Hi all! Thanks for your incredible help so far.
I've come across a puzzler: I am using xml-parse to extract data from an XML feed and into a newLISP list. This is the function I'm using:
(define (parse-xml-data str)
(xml-type-tags nil nil nil nil)
(let ((xml (xml-parse str 15 'Yamato)))
(or xml (throw-error (xml-error)))))
I'm using "'Yamato" to try and save the resulting list in a different context, so that any symbols that are created don't conflict with existing symbols in newLISP's MAIN context, or in the Dragonfly context. However, this doesn't seem to work, as I get the resulting SXML list back:
((Yamato:document (Yamato:element ((Yamato:name "First") (date "4/23/2010")) (Yamato:data "This is the first element")) (Yamato:element ((Yamato:name "Second") (date "4/23/2010")) (Yamato:data "This is the second element"))))

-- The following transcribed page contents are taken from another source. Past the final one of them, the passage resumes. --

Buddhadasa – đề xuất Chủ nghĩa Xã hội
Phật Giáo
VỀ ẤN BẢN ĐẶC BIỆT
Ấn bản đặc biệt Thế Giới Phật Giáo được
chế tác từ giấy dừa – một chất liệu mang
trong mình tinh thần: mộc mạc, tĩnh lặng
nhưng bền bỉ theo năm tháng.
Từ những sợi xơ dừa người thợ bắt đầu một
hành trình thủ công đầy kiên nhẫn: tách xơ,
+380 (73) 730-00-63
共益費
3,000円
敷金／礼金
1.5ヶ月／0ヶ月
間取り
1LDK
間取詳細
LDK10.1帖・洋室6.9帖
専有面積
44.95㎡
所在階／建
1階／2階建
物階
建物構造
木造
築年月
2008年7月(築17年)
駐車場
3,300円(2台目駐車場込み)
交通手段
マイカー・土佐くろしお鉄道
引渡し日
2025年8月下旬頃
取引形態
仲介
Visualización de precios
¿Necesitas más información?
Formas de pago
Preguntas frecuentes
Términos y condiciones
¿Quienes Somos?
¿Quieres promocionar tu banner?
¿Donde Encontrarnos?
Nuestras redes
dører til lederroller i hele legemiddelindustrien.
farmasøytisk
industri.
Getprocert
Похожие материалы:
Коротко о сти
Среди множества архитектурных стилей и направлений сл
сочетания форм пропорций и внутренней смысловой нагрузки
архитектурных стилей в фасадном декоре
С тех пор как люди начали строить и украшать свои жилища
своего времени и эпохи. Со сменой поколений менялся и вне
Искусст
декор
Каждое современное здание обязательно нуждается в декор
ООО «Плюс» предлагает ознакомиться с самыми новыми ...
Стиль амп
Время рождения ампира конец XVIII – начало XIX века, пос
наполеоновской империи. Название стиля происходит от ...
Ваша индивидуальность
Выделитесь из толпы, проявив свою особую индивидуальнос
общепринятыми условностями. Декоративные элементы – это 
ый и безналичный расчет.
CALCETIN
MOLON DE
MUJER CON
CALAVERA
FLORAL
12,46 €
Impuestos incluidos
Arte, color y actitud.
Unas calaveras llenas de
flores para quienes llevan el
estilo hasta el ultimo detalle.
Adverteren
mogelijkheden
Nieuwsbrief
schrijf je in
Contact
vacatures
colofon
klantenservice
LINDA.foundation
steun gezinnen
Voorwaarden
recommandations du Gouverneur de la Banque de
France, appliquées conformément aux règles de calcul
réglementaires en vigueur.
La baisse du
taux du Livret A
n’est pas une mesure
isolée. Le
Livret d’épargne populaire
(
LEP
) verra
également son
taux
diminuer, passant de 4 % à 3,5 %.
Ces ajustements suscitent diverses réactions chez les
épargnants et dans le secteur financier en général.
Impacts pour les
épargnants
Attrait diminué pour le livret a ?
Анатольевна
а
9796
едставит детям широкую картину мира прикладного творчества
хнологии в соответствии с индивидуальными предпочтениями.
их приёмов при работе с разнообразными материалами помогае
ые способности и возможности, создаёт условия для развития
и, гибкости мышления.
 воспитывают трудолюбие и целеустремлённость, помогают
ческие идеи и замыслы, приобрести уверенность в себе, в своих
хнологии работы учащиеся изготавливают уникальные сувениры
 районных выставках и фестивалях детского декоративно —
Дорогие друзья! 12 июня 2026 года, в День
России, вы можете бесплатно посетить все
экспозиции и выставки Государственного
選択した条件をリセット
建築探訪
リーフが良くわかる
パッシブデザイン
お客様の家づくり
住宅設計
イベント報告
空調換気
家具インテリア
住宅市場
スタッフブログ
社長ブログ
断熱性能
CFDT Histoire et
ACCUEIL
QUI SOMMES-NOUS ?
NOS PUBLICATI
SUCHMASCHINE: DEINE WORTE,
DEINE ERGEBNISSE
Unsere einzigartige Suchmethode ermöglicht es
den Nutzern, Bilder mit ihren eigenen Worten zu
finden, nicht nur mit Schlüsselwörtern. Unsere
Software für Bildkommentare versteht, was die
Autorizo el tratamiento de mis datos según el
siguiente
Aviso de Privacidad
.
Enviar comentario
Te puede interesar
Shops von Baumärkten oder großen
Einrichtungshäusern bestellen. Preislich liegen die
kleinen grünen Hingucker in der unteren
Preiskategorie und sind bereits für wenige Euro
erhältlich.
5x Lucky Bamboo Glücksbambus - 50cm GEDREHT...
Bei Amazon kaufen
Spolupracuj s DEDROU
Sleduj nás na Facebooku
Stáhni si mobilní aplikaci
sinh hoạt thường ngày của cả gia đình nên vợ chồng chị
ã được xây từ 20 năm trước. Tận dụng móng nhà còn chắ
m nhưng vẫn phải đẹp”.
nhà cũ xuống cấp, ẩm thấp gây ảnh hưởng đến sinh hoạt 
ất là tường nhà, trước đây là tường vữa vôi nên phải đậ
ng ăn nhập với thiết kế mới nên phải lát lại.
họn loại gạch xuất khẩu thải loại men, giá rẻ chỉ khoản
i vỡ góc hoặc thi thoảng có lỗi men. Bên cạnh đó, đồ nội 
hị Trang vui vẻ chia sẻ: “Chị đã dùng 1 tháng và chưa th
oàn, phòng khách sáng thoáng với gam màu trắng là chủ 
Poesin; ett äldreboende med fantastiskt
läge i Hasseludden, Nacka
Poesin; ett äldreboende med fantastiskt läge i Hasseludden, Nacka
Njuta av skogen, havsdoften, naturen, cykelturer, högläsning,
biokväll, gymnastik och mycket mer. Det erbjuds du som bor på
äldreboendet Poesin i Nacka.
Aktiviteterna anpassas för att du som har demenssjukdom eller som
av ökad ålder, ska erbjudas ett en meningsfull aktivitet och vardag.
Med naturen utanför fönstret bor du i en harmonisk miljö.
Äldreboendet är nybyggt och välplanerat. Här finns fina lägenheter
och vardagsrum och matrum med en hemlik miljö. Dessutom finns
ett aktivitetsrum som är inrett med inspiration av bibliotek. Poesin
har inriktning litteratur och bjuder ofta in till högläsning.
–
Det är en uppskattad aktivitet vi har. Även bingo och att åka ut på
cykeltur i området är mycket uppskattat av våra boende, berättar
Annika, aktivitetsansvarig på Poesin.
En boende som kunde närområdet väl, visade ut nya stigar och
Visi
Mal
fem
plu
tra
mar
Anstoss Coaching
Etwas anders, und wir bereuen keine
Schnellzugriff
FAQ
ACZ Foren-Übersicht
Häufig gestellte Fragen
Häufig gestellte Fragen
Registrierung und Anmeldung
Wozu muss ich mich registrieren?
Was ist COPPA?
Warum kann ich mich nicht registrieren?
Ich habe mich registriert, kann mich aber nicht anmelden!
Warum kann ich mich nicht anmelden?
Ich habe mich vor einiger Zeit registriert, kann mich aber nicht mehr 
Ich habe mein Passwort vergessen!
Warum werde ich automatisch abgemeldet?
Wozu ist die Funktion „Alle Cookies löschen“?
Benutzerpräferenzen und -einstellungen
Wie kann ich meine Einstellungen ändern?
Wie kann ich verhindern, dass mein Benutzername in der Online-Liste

Every symbol is now in the "Yamato" context, except for "date". "date" is a symbol in the Dragonfly context. I want it also to be in the Yamato context, but it seems like the Dragonfly context is overriding this when xml-parse converts the XML element names into symbols. How can I stop this and force every element into the Yamato context?
Thanks for your help!
Make sure you are using the latest newLISP 10.2.8 release. There was a bug in 10.2.1, where names of newLISP built-in functions (like 'date') would not receive the context prefix.
Thanks, I upgraded to 10.2.8 and the problem went away. Sweet!